What if we change the distribution of birthdays in the birthday paradox?

610 Views Asked by At

In a room of $n$ people, it is well known that the probability that nobody shares the same birthday is: $$\frac{365!}{(365-n)!365^n}. $$

Of course we assume here that all $Bd_i$ (random variable for the birthday of the $i$th person) are independent and they have the same distribution $X$, which is uniform on $\{1,...,365\}$.

We know that for $n=23$ the probability $p_n$ that nobody shares the same birthday is below $0.5$.

It doesn't seem relevant to change the independence hypothesis, however the uniform distribution may be changed (one could consider that people are more likely to be born in fall considering the fact that winter's evening...). More seriously, what is the effect of the law $X$ on the probability number $n(X)$ which is the first number for which $p_n$ is below $0.5$ ?

For any probability $X$ we have $n(X)\leq 23=n(\text{uniform law})$.

However, I cannot figure out a way to do this properly. I assume that we have an inequality involved but my probability is not top-level. Any help will be appreciated.

Edit : For instance, some extreme cases.

Let $X$ be Dirac. This means that $X=1$ (i.e. all people are born on the first of January) then $n(X)=2$ (if there are two people in the room they will have the same birthday).

This is the most extreme case. The probability that nobody shares the same birthday is $1$ if $n=1$, $0$ if $n>1$.

Let $X$ be uniform on $\{1,...,31\}$, i.e. every people must be born in January.

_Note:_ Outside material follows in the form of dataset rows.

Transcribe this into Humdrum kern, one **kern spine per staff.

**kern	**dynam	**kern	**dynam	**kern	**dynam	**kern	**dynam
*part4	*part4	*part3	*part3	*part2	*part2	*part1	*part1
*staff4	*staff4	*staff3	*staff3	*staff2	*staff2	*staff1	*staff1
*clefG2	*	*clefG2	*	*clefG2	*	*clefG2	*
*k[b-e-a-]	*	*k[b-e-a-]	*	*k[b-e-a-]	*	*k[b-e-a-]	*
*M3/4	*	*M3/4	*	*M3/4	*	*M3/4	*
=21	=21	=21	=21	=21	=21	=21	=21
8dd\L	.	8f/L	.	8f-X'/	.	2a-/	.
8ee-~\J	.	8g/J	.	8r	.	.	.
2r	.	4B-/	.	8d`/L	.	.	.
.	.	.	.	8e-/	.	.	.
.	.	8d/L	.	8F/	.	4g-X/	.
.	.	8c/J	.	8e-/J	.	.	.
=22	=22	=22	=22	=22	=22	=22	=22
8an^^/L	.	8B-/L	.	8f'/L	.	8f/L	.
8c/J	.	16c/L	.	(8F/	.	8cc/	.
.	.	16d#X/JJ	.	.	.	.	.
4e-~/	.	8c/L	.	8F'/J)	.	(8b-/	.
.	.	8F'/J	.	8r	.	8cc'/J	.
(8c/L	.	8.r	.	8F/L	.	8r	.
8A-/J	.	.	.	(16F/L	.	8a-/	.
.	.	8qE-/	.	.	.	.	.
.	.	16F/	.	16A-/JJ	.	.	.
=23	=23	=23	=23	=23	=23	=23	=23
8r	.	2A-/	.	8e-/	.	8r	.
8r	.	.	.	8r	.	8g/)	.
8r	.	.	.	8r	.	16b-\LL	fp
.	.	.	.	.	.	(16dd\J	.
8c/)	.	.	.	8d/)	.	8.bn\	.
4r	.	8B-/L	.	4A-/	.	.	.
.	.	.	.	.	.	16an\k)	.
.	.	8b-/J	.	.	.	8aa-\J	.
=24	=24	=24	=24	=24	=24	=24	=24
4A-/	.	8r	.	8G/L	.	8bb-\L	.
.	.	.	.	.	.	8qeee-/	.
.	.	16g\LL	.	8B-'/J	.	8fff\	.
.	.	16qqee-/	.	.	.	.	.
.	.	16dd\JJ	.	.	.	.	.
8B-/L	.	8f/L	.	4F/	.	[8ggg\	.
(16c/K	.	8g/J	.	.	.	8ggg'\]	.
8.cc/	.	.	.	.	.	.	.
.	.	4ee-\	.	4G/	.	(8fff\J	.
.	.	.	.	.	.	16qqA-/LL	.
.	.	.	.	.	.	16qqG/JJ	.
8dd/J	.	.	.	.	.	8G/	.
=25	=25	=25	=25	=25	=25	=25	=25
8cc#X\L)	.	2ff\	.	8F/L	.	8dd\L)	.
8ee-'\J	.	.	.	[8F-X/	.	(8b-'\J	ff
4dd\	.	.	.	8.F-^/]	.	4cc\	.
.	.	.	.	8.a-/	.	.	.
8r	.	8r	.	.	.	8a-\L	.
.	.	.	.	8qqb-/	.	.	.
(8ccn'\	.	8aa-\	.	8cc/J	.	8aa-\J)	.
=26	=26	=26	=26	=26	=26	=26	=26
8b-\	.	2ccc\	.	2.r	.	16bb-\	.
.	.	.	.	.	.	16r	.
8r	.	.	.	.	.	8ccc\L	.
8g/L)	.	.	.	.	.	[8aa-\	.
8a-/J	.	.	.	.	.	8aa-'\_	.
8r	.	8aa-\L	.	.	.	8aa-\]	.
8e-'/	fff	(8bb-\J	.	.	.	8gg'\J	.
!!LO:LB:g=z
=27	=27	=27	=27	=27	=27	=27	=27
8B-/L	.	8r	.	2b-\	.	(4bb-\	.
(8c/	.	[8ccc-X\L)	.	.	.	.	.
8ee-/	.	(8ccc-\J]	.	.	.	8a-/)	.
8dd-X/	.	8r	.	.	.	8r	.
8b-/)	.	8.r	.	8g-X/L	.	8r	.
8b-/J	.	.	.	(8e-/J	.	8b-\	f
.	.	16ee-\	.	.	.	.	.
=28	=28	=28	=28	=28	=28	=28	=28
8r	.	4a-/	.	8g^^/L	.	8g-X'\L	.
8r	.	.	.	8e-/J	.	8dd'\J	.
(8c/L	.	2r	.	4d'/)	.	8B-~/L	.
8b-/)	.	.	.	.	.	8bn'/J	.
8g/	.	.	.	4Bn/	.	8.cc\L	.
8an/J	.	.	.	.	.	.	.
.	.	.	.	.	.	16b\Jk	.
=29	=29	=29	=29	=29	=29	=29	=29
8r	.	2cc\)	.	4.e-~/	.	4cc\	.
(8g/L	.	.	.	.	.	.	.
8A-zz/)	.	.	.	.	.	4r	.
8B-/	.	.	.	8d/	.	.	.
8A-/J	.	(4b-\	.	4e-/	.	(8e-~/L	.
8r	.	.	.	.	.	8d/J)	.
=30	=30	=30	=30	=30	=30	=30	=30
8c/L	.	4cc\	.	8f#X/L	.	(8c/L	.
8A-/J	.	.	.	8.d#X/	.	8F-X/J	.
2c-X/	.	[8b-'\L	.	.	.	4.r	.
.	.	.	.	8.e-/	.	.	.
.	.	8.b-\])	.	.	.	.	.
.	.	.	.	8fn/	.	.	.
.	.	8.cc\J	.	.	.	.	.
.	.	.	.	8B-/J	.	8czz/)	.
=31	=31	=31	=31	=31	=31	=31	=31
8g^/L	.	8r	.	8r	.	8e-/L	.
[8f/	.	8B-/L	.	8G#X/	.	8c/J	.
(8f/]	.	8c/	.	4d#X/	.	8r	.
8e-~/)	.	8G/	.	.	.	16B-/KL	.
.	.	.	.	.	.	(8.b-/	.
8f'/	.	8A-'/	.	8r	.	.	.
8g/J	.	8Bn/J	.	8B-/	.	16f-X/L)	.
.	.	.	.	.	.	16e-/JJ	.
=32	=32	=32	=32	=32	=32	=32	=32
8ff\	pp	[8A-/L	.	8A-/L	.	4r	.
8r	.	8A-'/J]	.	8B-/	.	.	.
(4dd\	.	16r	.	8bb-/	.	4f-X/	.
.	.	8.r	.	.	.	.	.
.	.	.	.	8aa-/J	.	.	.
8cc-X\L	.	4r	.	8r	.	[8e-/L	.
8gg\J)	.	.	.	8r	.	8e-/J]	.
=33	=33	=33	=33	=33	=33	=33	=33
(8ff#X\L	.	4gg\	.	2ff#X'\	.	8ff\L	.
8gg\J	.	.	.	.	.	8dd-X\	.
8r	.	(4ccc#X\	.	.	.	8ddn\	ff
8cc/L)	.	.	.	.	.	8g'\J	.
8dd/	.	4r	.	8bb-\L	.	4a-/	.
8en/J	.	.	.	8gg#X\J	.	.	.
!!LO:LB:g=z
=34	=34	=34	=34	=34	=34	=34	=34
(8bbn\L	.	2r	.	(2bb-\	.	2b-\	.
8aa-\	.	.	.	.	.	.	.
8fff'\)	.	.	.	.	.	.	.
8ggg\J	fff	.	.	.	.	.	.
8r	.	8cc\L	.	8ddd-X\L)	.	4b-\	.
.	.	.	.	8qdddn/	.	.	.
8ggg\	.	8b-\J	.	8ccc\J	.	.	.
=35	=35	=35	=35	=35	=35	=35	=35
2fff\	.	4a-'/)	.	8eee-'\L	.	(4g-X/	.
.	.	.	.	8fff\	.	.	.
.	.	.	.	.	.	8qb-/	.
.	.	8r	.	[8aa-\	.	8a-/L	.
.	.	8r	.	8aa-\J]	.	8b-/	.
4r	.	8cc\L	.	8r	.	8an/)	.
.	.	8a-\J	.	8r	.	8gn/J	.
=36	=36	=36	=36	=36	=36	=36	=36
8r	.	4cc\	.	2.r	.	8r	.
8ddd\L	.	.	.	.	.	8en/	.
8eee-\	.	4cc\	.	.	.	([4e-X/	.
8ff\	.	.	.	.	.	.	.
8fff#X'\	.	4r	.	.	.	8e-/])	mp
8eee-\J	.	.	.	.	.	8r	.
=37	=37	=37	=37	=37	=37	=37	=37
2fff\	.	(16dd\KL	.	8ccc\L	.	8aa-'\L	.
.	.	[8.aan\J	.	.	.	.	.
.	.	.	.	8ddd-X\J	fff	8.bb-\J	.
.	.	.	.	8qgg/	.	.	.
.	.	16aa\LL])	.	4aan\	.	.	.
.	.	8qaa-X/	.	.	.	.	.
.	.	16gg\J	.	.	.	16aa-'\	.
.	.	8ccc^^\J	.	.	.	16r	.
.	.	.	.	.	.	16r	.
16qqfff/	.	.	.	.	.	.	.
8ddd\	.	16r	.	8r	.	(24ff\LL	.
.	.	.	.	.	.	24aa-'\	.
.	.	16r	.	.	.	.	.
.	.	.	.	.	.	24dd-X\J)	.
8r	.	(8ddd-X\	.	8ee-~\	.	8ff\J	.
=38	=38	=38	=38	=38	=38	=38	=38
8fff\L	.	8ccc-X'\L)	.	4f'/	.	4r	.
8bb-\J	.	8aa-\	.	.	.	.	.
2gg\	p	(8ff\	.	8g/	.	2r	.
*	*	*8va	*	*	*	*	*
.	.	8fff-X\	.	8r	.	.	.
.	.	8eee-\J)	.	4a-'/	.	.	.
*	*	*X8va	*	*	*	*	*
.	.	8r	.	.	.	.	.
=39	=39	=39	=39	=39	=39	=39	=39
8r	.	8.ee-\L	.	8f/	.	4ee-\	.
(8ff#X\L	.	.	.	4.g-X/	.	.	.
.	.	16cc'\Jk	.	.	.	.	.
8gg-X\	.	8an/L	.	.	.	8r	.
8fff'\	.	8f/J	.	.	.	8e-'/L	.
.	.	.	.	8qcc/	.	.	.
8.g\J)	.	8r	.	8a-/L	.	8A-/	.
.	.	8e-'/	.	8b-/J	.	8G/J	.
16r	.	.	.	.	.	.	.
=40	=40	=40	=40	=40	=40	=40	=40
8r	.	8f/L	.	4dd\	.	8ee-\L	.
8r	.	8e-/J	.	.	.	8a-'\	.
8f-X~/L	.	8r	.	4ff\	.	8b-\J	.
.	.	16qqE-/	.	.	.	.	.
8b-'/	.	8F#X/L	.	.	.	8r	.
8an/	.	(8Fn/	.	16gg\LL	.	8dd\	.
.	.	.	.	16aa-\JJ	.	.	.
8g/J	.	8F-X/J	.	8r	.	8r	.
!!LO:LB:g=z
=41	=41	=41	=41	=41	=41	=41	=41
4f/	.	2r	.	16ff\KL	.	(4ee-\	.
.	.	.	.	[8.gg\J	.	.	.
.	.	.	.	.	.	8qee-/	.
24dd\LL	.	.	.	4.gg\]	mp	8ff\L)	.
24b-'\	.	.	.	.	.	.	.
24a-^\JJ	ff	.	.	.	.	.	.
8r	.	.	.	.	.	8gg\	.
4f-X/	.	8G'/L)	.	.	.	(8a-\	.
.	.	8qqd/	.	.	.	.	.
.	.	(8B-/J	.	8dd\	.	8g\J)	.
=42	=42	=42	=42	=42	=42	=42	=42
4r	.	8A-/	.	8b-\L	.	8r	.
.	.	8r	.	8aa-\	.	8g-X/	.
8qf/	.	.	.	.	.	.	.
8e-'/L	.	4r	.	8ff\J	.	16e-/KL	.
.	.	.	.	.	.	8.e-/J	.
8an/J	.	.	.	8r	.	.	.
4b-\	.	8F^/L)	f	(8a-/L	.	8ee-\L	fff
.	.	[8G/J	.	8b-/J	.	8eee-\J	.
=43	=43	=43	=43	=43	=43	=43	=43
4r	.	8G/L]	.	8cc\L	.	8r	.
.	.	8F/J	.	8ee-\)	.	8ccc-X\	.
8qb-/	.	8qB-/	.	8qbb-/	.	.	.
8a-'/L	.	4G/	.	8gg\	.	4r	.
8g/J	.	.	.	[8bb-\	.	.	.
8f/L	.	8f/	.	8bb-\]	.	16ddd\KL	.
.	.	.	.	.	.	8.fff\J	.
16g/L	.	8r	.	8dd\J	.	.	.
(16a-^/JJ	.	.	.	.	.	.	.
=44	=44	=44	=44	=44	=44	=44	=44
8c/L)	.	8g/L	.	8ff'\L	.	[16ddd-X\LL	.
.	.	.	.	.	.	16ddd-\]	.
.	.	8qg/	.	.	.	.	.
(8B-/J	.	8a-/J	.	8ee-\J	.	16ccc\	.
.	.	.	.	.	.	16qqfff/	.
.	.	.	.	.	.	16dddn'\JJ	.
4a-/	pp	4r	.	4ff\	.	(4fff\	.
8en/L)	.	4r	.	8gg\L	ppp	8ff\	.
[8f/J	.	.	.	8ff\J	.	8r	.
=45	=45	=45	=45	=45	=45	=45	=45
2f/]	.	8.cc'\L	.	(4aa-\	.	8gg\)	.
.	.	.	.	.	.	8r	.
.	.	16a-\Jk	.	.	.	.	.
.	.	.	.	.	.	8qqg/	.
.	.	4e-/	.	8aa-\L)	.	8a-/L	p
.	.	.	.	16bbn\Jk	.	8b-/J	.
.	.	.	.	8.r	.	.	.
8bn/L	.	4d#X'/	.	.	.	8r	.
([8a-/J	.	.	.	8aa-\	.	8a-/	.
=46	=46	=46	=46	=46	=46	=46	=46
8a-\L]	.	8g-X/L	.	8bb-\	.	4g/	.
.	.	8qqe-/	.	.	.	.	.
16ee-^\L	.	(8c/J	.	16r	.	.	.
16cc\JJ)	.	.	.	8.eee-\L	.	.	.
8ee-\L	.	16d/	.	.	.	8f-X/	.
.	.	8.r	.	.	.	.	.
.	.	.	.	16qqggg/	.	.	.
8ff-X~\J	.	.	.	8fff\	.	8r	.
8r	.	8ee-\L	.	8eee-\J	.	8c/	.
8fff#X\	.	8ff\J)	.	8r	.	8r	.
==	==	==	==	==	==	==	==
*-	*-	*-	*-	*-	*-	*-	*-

Then the probability that nobody shares the same birthday is :

$$\frac{30!}{(30-n)!30^n} $$

We then see that $n(X)=7$.

1

There are 1 best solutions below

0
On BEST ANSWER

This is only a partial answer which addresses the uniformity assumption. As Arthur noted, having non-uniform distribution favors birthday coincidences (collision). In fact, there is a stronger result.

For a probability distribution $\mathbf{p} = (p_1,p_2,\dots,p_N)$, let $T^{\mathbf p}$ be the the time of first collision for persons whose birthdays are distributed according to $\mathbf p$. That is, you take independent random variables $X_1, X_2, \dots$ with $P(X_i = j) = p_j, j=1,\dots,N$ and set $$ T^{\mathbf p} = \min\{k\ge 2: \exists\, i<k \text{ such that } X_i = X_j\}. $$ Naturally, the distribution does not depend on the order of the probabilities, so we are free to assume that $p_1\ge p_2\ge\dots\ge p_N$.

Now the announced stronger claim:

For each $n\ge 1$, the probabilities $P(T^{\mathbf p}> n)$ are Schur-concave in $\mathbf p$. This means that if $\mathbf{p}$ majorizes $\mathbf{q}$ in the sense that $p_1\ge q_1$, $p_1+p_2\ge q_1+q_2$, $\dots$, $p_1+\dots + p_{N-1} \ge q_1+\dots + q_{N-1}$, $p_1+\dots + p_{N} = q_1+\dots + q_{N-1} = 1$, then for any $n\ge 1$ $$ P(T^{\mathbf p}> n)\le P(T^{\mathbf q}> n).$$

The reason is that the probability $$ P(T^{\mathbf p}> n) = n!\sum_{1\le i_1<i_2<\dots<i_n\le N} p_{i_1}p_{i_2}\cdots p_{i_n} $$ is ($n!$ times) the elementary symmetric (Vieta) polynomial, which is Schur-concave for non-negative arguments. The latter can be easily checked with the help of the Schur-Ostrowski criterion: for $i\neq j$ $\frac{\partial}{\partial p_i} T^{\mathbf p} \le \frac{\partial}{\partial p_j} T^{\mathbf p}$ whenever $p_i\ge p_j$. This is pretty obvious if we restrict our attention to the case $p_1\ge p_2\ge \dots\ge p_N$.

Now it remains to note that any distribution with $p_1\ge p_2\ge \dots\ge p_N$ majorizes the uniform distribution on $\{1,2,\dots,N\}$.